Leveraging OpenTelemetry to Fix Flakiness️ in Integration Tests

At Lumigo, we heavily depend on a set of tests to deploy code changes fast. For every pull request opened, we bootstrap our whole application backend and run a set of async parallel checks mimicking users’ use cases.

We call them integration tests. These integration tests are how we ensure:

New changes we want to deploy actually work
Changes aren’t breaking any existing functionality

Recently, we changed our old “traditional log traversing” of integration tests into *amazing* OpenTelemetry traces graphs like the ones below, and in this blog post, we’ll discuss why and how.

A typical integration test could look like this:

1. Signup to the product
(via the API)

2. Create temporary resources
(temporary Lambda)

3. Do something/ trigger an event — like a user would do
(invoke the temp Lambda and make it crash)

4. Expect results on the other end
(wait for insights to be outputted)

The Problem

Sometimes, the integration tests fail, and not because of the application code (the backend code), but because:

The test code isn’t robust enough (e.g. API schemas aren’t extendable)
Caching
“Race conditions” (the test checks for data before it reaches our data pipelines)
A dependent resource (e.g. temporary slack account) is flaky
- Slow response times causing Timeouts
- Returns an unexpected response seldomly
- Tokens were revoked

Whenever a test failed, we would look up the logs and try to find the problem. When the test logs weren’t informative enough, we checked the logs across all related components to search for the root cause that made our test fail. ????

I’m glad to say we found a better solution to the problem.
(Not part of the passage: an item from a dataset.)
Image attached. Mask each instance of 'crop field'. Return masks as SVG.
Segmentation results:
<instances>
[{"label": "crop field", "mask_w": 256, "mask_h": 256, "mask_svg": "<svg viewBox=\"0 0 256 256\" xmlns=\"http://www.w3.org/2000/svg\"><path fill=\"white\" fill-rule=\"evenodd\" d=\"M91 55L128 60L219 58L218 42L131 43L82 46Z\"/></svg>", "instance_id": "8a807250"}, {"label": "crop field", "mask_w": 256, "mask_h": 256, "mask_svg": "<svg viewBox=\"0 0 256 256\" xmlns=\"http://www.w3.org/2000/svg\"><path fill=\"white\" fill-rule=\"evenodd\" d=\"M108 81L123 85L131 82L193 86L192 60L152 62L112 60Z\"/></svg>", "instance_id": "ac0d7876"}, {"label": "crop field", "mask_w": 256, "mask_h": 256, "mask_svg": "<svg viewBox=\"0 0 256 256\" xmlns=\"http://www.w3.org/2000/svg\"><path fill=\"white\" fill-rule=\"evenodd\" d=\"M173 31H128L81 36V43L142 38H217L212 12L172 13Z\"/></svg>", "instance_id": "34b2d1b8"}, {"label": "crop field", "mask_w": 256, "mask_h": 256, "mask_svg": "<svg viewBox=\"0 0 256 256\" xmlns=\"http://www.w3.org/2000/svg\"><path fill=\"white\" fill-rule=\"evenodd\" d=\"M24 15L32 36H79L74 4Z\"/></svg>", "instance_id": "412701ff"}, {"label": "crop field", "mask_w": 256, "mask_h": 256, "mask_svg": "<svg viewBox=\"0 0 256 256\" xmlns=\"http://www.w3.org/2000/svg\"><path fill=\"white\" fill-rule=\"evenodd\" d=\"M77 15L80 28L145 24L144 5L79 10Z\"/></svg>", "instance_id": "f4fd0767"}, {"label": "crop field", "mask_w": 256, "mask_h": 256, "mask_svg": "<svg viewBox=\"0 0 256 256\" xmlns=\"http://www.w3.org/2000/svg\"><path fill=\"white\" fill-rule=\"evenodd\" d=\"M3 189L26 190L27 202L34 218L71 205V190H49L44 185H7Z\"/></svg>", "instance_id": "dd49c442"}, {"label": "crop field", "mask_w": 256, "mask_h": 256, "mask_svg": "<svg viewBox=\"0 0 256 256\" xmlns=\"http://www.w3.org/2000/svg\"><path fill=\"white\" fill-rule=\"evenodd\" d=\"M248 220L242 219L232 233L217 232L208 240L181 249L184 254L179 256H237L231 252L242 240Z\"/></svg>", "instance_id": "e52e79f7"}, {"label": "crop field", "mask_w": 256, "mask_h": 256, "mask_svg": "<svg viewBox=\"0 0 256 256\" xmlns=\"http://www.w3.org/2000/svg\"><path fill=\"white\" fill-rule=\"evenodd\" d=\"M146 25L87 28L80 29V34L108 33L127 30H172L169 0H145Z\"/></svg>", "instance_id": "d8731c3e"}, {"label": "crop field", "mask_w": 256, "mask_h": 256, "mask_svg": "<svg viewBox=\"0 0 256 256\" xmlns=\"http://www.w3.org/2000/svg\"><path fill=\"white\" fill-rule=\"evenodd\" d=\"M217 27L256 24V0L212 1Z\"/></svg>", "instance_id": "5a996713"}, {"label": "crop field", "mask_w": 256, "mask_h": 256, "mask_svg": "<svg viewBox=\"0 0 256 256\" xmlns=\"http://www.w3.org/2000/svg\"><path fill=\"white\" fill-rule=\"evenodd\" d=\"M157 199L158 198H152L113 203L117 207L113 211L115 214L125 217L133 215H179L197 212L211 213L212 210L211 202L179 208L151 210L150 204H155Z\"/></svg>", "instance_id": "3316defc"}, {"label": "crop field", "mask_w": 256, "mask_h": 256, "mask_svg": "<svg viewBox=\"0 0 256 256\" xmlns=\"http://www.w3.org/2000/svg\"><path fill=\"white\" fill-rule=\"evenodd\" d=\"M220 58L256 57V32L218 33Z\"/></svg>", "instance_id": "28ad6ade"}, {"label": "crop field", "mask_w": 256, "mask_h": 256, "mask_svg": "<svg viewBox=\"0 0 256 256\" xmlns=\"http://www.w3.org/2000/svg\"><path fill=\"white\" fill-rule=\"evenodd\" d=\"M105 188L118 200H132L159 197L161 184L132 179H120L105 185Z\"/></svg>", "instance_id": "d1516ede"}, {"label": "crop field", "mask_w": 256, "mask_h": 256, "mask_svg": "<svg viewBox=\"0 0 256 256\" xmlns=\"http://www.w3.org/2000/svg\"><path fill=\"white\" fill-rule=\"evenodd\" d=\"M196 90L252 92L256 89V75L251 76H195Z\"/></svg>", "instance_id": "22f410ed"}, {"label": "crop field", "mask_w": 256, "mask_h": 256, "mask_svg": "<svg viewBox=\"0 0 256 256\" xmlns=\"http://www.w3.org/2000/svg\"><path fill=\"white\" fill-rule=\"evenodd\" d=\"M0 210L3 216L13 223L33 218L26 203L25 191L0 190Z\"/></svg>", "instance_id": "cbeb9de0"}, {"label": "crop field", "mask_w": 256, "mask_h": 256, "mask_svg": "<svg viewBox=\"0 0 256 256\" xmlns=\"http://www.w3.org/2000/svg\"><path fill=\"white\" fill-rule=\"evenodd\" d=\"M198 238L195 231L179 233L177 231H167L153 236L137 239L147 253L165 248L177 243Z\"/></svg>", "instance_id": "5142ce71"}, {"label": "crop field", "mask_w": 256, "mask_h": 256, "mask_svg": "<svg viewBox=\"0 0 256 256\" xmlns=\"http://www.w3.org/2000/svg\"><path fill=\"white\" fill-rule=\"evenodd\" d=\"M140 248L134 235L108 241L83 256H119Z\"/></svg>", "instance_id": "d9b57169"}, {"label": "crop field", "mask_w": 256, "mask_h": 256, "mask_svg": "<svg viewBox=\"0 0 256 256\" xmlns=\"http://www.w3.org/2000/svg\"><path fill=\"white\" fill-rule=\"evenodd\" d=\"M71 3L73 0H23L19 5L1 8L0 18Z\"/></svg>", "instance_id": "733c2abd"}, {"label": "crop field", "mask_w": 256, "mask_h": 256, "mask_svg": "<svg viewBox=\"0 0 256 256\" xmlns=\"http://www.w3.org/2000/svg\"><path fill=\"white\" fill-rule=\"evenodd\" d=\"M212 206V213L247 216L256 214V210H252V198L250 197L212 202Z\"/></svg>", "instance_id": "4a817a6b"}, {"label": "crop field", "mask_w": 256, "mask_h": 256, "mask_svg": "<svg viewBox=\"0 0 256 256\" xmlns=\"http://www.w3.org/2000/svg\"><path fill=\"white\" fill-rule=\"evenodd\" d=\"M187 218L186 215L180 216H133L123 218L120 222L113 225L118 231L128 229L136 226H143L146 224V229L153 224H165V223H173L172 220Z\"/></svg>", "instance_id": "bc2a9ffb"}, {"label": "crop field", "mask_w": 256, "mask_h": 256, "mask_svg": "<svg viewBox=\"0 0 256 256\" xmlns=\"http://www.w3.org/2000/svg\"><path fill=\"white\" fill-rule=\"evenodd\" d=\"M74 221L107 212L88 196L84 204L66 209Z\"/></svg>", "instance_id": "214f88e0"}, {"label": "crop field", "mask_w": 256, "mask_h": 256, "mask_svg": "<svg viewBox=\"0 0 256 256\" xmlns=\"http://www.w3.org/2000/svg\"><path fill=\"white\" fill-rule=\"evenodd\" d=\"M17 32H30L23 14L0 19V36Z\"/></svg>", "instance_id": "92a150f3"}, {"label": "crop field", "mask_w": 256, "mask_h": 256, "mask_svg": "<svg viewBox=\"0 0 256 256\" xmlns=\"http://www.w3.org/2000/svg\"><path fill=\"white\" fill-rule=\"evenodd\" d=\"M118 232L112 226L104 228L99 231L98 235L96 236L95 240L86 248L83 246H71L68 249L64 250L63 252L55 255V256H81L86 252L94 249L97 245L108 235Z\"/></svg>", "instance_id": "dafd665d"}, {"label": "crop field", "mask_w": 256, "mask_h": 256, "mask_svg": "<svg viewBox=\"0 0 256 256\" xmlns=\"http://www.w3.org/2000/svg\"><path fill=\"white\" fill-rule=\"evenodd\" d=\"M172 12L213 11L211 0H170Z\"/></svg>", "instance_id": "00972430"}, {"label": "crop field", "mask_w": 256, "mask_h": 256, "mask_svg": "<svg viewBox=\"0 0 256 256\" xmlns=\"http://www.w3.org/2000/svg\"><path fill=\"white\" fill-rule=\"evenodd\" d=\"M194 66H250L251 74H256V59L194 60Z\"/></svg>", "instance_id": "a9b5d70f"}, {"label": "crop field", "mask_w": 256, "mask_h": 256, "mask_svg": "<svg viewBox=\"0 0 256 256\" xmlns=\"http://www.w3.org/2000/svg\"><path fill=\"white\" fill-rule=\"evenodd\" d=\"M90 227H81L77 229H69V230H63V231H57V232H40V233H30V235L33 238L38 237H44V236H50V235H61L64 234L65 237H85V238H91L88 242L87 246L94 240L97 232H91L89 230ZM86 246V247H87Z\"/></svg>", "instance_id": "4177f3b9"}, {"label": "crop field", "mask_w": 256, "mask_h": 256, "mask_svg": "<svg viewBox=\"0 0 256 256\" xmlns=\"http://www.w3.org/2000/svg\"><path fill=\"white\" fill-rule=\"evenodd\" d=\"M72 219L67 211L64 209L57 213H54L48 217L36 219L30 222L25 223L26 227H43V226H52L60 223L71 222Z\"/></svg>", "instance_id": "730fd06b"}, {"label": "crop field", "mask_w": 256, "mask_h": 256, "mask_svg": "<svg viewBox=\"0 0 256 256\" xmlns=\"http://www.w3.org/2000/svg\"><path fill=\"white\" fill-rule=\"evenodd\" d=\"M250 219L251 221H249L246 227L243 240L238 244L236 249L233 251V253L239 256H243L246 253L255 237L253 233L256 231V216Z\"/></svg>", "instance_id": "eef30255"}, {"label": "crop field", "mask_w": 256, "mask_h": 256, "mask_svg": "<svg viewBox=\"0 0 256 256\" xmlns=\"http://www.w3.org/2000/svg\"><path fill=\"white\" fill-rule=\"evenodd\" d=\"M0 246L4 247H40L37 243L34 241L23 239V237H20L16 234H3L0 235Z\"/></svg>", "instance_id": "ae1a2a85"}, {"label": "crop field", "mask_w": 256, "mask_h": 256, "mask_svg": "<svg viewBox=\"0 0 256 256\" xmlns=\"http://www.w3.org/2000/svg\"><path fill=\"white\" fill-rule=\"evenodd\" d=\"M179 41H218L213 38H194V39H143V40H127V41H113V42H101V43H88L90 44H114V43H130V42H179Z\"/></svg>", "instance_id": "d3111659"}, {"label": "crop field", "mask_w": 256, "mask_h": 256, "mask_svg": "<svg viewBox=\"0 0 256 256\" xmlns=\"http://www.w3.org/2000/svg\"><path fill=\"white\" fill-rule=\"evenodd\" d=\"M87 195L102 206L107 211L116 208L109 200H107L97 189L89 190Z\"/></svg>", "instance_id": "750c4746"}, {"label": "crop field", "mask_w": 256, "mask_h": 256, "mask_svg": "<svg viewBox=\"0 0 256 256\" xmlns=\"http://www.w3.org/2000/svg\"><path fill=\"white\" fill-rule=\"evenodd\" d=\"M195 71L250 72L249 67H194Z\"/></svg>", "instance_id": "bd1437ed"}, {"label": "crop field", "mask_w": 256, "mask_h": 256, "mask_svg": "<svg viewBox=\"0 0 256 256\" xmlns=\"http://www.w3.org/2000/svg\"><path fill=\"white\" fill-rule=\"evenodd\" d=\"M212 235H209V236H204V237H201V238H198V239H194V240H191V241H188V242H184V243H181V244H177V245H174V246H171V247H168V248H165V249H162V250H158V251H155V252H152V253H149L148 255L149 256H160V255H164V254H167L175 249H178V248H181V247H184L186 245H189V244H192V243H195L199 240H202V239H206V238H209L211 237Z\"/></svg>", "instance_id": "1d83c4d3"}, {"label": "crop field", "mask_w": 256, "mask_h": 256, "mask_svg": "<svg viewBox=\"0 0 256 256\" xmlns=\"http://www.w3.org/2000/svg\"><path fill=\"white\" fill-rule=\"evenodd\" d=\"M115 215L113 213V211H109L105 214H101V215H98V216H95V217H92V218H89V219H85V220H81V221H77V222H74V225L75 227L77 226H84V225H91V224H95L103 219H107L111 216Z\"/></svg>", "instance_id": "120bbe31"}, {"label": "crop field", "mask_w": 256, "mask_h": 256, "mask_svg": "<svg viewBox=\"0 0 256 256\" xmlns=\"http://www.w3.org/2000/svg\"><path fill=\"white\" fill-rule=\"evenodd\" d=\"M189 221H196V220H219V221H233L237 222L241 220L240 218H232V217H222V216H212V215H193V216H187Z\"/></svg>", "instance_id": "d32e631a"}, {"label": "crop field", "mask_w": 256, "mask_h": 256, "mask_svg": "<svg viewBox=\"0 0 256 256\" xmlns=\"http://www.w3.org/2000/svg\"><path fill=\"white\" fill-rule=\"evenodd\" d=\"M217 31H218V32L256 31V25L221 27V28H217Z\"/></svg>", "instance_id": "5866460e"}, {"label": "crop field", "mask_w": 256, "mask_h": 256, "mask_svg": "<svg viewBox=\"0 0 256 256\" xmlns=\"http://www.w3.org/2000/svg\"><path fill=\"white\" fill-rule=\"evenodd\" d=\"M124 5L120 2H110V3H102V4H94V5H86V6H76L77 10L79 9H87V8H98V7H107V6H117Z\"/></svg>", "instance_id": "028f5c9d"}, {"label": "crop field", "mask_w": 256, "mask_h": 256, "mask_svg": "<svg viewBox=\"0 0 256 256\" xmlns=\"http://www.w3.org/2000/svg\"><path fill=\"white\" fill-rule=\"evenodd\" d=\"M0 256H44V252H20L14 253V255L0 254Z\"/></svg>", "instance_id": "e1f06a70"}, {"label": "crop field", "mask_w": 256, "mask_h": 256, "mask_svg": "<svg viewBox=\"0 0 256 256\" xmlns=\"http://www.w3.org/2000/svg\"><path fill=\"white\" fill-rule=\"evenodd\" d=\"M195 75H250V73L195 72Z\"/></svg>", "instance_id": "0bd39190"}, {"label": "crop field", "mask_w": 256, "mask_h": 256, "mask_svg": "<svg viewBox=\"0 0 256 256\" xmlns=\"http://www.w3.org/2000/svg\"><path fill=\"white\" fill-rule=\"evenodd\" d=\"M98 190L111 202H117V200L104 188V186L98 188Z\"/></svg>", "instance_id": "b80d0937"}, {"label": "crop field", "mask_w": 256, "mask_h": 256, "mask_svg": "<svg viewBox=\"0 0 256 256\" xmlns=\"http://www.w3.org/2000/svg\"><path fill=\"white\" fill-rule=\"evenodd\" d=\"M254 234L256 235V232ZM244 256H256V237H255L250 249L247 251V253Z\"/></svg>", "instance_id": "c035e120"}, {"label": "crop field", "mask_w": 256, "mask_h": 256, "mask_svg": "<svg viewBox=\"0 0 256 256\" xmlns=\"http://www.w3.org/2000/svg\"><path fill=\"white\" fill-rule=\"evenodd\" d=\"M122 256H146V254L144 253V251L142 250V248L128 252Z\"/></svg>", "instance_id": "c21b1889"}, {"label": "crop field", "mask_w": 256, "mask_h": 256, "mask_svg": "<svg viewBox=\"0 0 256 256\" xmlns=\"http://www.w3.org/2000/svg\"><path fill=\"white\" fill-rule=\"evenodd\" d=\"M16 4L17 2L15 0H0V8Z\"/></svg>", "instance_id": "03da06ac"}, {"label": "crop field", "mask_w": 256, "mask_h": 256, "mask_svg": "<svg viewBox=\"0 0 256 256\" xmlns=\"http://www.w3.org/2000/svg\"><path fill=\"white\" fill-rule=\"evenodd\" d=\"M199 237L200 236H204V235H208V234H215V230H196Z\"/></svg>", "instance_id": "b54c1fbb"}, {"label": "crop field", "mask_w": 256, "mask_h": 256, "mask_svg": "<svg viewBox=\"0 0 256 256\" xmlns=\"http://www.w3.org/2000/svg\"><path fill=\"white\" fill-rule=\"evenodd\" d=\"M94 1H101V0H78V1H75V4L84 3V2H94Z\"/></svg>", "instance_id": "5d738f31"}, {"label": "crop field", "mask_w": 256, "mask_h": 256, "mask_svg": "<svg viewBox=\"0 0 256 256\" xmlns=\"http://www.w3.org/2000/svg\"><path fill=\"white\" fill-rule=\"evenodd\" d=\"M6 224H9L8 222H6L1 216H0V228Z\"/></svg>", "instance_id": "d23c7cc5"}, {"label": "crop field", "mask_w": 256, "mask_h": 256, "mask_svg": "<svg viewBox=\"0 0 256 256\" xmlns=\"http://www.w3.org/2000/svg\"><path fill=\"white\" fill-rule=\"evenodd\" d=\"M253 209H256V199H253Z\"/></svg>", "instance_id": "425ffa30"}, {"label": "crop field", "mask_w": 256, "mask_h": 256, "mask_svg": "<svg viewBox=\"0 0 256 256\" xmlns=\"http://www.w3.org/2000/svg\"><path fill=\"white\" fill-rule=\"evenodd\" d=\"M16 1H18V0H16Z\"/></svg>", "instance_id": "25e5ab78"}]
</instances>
OpenTelemetry to the rescue

“OpenTelemetry provides a standard set of APIs, libraries, and SDKs that can be used to instrument your application code and collect data about its behavior”

https://opentelemetry.io/

OpenTelemetery (also known as OTel) is a `lego` of SDKs that gives users the flexibility to trace their app, starting from the code `instrumentors`, and `exporters` and continuing with the “backend”- `collector`, `ingestor` and a database to query the collected traces.